C. Prepare the data matrix worksheets;

    When data are to be entered into a computer program for statistical analysis, usually this takes the form of a matrix. The variable names are entered at the tops of the columns which will contain the data for that variable, and the case records are entered across the rows.

Example:

Data Entry Worksheets Quality of Work Life Codebook
 
Id 

1-3

Division 

4

Length 

5-6

Training 

7-8

Jobclass 

9

Super 

10

Sex 

11

Needs 

12

001 3 22 15 4 0 1 4
002 1 1 3 2 1 0 1
003 2 9 99 3 0 0 3
 

    Each single numeral or character that is entered into a computer program takes up one column of space. Each datum can be found by knowing its location by column number in the matrix.

    Columns 1 through 3 taken together represent the person's employee ID number.
Column 4 represents the division worked in.
Columns 5-6 represent the length of time employed.
Columns 7-8 represent the number of training classes taken (note that the information on number of classes taken is missing for person number 003).
Column 9 represents the person's job classification.
Column 10 indicates whether the person is a supervisor or not.
Column 11 indicates whether the person is male or female.
Column 12 indicates what type of training the person wants in the future.

    Each record, case, questionnaire, or other unit of analysis is represented by a single row of data across the matrix. For example, person 001 is found in row 1; person 002 in row 2; and person 003 in row 3.

    Each record must be entered in exactly the same way. If the position of the data are to be entered in fixed-columns, this is referred to as fixed-field format. If data are missing for a record on any of the variables, something must still be entered into that field. Usually this is a number indicating that the data is missing. For a 1-column field, use the number 9; for a two-column field, use 99; and so forth. Just make sure that "9" or "99" is not also a valid response. In that case, use some other number; some computer programs will allow you to use a period (".") as a placeholder that is also an indicator of missing data.

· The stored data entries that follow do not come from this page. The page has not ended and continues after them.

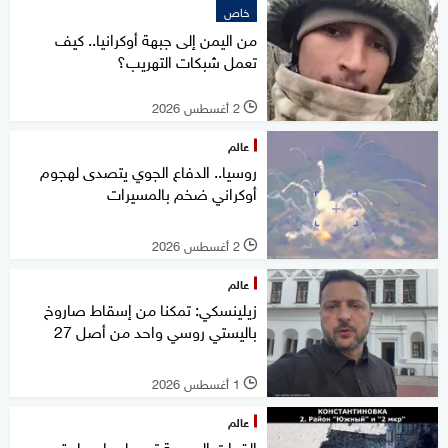
خاص
من اليمن إلى جبهة أوكرانيا.. كيف
تعمل شبكات التهريب؟
2 أغسطس 2026
l
عالم
روسيا.. الدفاع الجوي يتصدى لهجوم
أوكراني ضخم بالمسيرات
2 أغسطس 2026
l
عالم
زيلينسكي: تمكنا من إسقاط صاروخ
باليستي روسي واحد من أصل 27
1 أغسطس 2026
l
عالم
القوات الروسية تسيطر على بلدة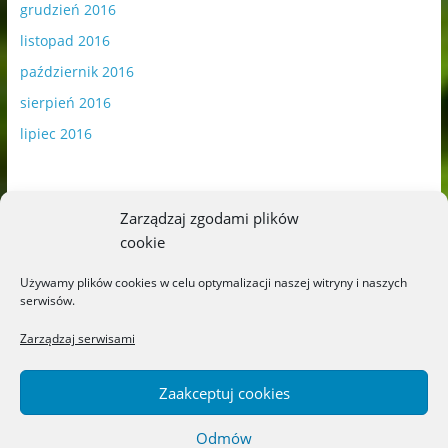
grudzień 2016
listopad 2016
październik 2016
sierpień 2016
lipiec 2016
Zarządzaj zgodami plików
cookie
Publikowane materiały zawierają płatną promocję.
Używamy plików cookies w celu optymalizacji naszej witryny i naszych
serwisów.
Polityka plików cookies
-
Polityka prywatności
Zarządzaj serwisami
Zaakceptuj cookies
Odmów
Copyright © 2026
Blog o książkach dla dzieci i młodzieży –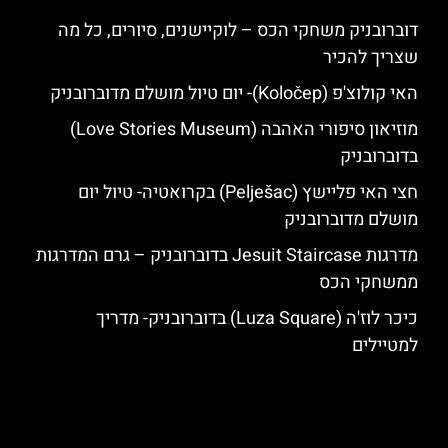
דוברובניק משחקי הכס – לוקיישנים, סיורים, כל מה
שצריך להכיר
האי קולוצ'פ (Koločep)- יום טיול מושלם מדוברובניק
מוזיאון סיפורי האהבה (Love Stories Museum)
בדוברובניק
חצי האי פליישץ (Pelješac) בקרואטיה- טיול יום
מושלם מדוברובניק
מדרגות Jesuit Staircase בדוברובניק – גרם המדרגות
ממשחקי הכס
כיכר לוז'ה (Luza Square) בדוברובניק- מדריך
למטיילים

    When you ask the computer, for example, the compute the average length of time employed of all the employees in your survey, the computer will look in columns 5-6 of each record. It will take whatever it finds there, and attempt to compute an average. It is important, therefore, that all length of employment data be in columns 5-6 for every record, and that no other type of data be in columns 5-6. The computer will disregard missing data codes (i.e., values of "99") in computing the average.

    Many computer programs have a limitation of a total of 80 columns of data per record. This is a holdover from when data were punched on cardboard cards that were fed into card readers, rather than entering data directly into the computer. If your data require more than 80 columns, you will have to construct additional data matrices to record the remainder of the information for each record.
 

D. Prepare instructions for data entry and data analysis.

    Data coding may be done directly on the data collection instrument (e.g., questionnaire) and then transferred to the data coding sheets, or entered directly into the computer. It is important to prepare detailed instructions for data coding and data entry, especially if these tasks are shared among or performed by several different people.

    There are a number of statistical, spreadsheets, and data base programs that can be used for data entry. Most programs will save the data and allow it to be output as a plain text or ASCII file, which is accepted by most statistical programs, such as SAS, SPSS, or STATA. Most of these programs are available in a desktop version, and many also come in cheaper student versions as well, such as Student Stata and Mystat.

    There are also a number of stand-alone products such as DataPerfect, which can be easily programmed to look just like the data collection instrument, making data entry quite easy and eliminating the need for a data entry matrix to be filled in. These programs also have built-in safeguards, so that, for example, alpha-numeric data cannot be entered into a variable that is for numeric data only; data are constrained to a limited number of columns so that four digits can't be entered into a three-digit variable; etc.